Paweł Tyburski to kolejny zawodnik świata freak fightów, który postanowił uderzyć w jedno z największych odkryć ostatnich kilkunastu miesięcy.
Mowa tu oczywiście o Kamilu Mataczyńskim. Popularny „Taazy” zadebiutował w minionym roku pod szyldem Prime Show MMA, gdzie pokazał się ze znakomitej strony na tle Roberta Pasuta. O ile forma „Sutonatora” już wtedy pozostawiała wiele do życzenia, o tyle debiutujący przeciwko niemu streamer wykazał się szerokim wachlarzem umiejętności.
Później ruszyła maszyna i „Taazy” notował kolejne wygrane. Zwyciężył w turnieju na Stadionie Narodowym, pokonał Josefa Bratana, a do tego wypunktował w boksie „Don Kasjo”, stając się nowym umownym „królem freak fightów”.
Paweł Tyburski o Taazym
Po dzień dzisiejszy Kamil Mataczyński pozostaje niepokonany w organizacjach FAME oraz Prime MMA, gdzie stoczył ostatni pojedynek. Wytrzymał w nim z 12. oponentami, którzy zmieniali się raz po raz. Przy okazji kończą się powoli opcje „Taazy’emu”. O ile streamer ma też do wyjaśnienia konflikt, czy raczej niewielkie niesnaski, z Denisem Załęckim, o tyle nie wiadomo, czy i kiedy do takowego pojedynku dojdzie.
Mataczyński miał w ostatnim czasie otrzymać propozycję walki z Pawłem Tyburskim. Do niedawna czołowa postać świata freaków również ma na pieńku ze streamerem, który jednak, jak twierdzi „Tybori”, unika konfrontacji z nim.
– To jest właśnie kwintesencja tych całych freak fightów, farmazonów, niesłownych ludzi, którzy są pozerami. Świat obłudnych pozerów, którzy nie mają nawet jaj – powiedział freak fighter na swoim Instagramie. – „Taazy” dostał ofertę walki ze mną za miesiąc. Co powiedział? Że jestem za bardzo wymagającym przeciwnikiem i on potrzebuje kilku miesięcy. Chłop, który k…wa walczy co… ty myślisz, że coś się zmieni do października?

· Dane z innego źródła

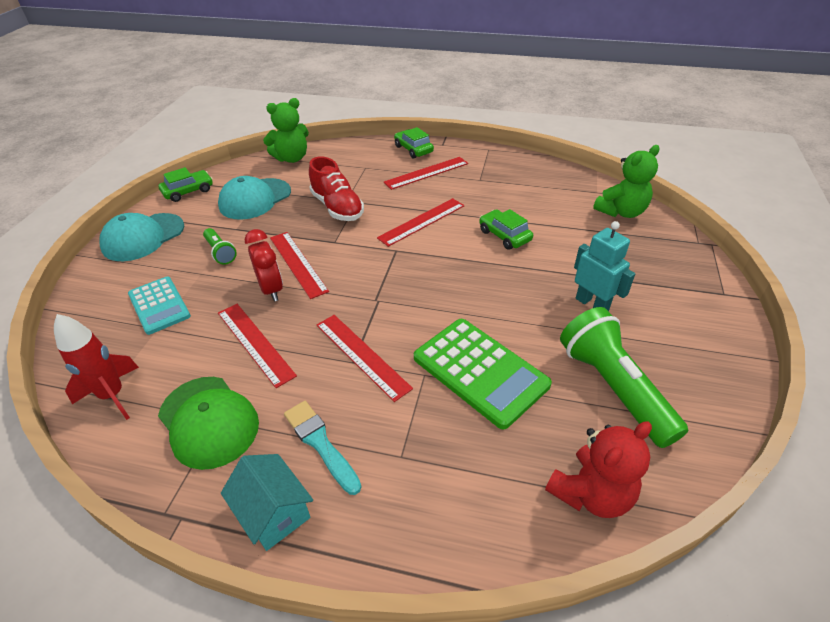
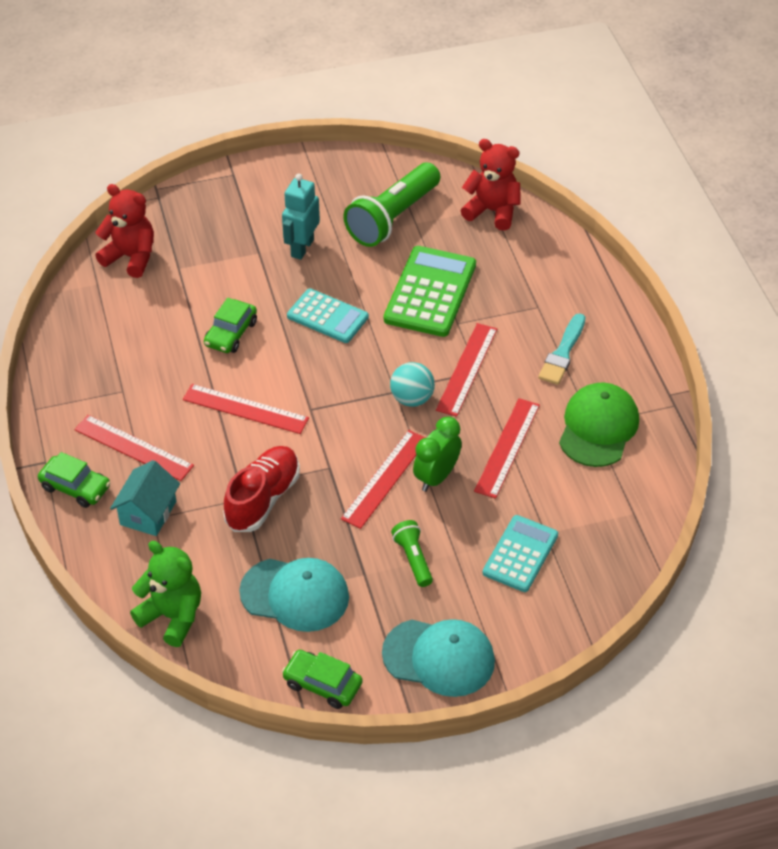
camera: 120 degrees left, 5 degrees up
red rocket [54,314,139,420] -> none
green flashlight [203,228,237,265] -> green flashlight turned 45 degrees counterclockwise [391,520,433,587]
turquoise house [221,454,313,551] -> turquoise house moved to [110,460,180,536]
red clock [245,229,283,302] -> green clock [413,417,462,492]
green car [394,127,434,159] -> green car turned 90 degrees counterclockwise [38,452,110,508]
green teddy bear [593,145,660,218] -> red teddy bear [95,184,154,278]
none -> turquoise calculator [287,288,369,343]
none -> turquoise ball [390,362,435,407]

Wstawaj, zes…łeś się! Ja na budowach robię, ja nawet nie trenuję. Co jakiś czas pójdę na trening – mówił Tyburski, podsumowując wideo słowami: – Cieszy mnie, że jestem taki dobry, nie trenując.
Paweł Tyburski to zresztą niejedyny weteran, który w ostatnim czasie krytykuje postawę „Taazy’ego”. Wcześniej podobnie czynił Michał Pasternak.